Fala da vida que viveu: “Tensa, intensa e densa!” E da dureza da guerra, da prisão e do exílio

O entrevistado tem muito para contar. Mais de 80 anos de uma vida digna de um personagem de Musset. Mistura de revolução e romantismo. Uma ideia de pátria, uma poesia interventiva, um gosto pela seiva. Uma entrevista de afetos. Afinal, entre quem fala e quem escreve, há lugares e pessoas que se repetem. E Águeda como uma mãe debruçada na janela da infância.

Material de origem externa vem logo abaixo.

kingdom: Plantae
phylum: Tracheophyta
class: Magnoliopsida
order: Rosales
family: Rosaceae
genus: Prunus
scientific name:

Falemos desse tempo, Manuel, que já morreu, em que era o avançado-centro que marcava mais golos no Largo do Botaréu.

Andava na escola primária, em Águeda, na Escola do Adro, com aqueles meus companheiros que vinham descalços ou de chancas, fato de cotim, e traziam um bocado de broa e uma sardinha para todo o dia. Eu era dos poucos que tinha sapatos. Era um dos meninos da terra. Os jogos do Botaréu eram o outro lado da escola: a rua. 

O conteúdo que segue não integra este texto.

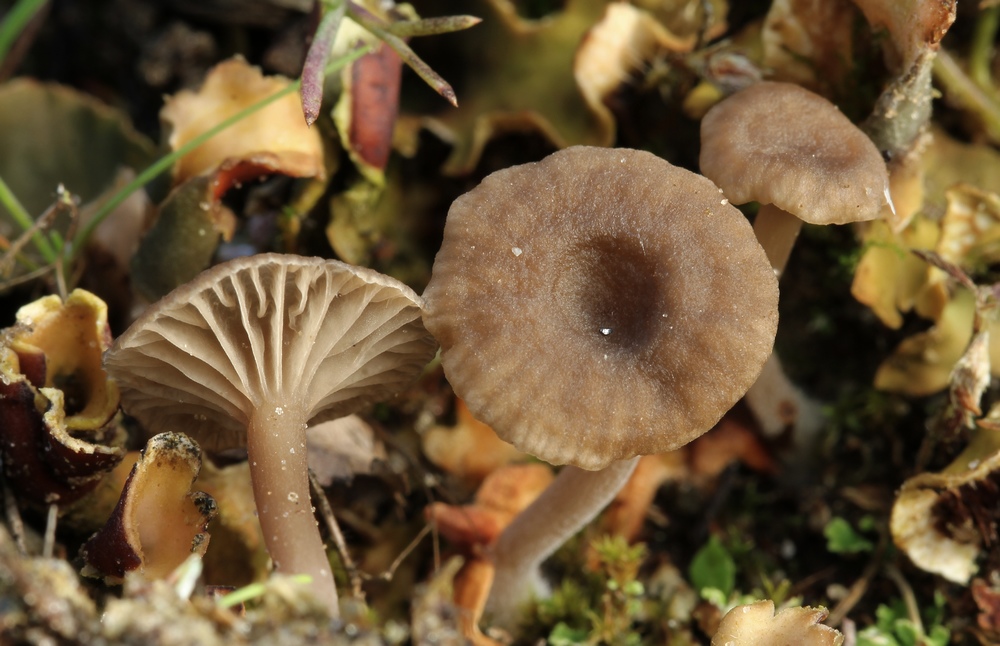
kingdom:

Fale do Botaréu. Nem toda a gente sabe, infelizmente, o que é o Botaréu.

Era um largo de terra batida que ficava no fundo da minha rua, perto de um jardim que já não há, e onde se jogava à bola. Uma praça que dava para o campo. Havia narcejas e sombrias. Uma baliza do lado do rio, outra num portão que ainda lá está. A Rua de Baixo defrontava Assequins, defrontava Paredes. Às vezes acabava tudo à bordoada. E o velho Francisco Balreira ficava a ver-nos.

“O Canto e as Armas” faz 50 anos. Tenho–o, velhinho, numa edição da Centelha, Coimbra.

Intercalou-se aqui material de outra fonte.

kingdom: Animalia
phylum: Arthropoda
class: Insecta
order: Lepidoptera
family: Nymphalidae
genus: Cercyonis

“Chegam palavras com o Alípio e o Botaréu/ palavras de Águeda com sinos a dobrar”

Foi uma fase fundamental da vida…

Foi. Havia uma grande estratificação de classes. Os filhos dos operários e dos pobres não iam para o liceu. Foi um tempo de fraternidade, de amizade, da outra linguagem. Cada estação do ano tinha os seus jogos, o botão, a bilharda, o pião… E o futebol da bola de trapos do cu de galinha. Foi também o tempo de aprender a defender-me. Uma vez apareci em casa meio a choramingar e o meu pai disse-me: “O cavalheiro, para a próxima, leva e dá!”

Uma aprendizagem também em termos sociais.

Já contei esta história muitas vezes. Perguntava: “Porque é que uns usam sapatos e outros não?” E nunca me deram uma resposta clara. E também foi o tempo da descoberta do campo e do rio.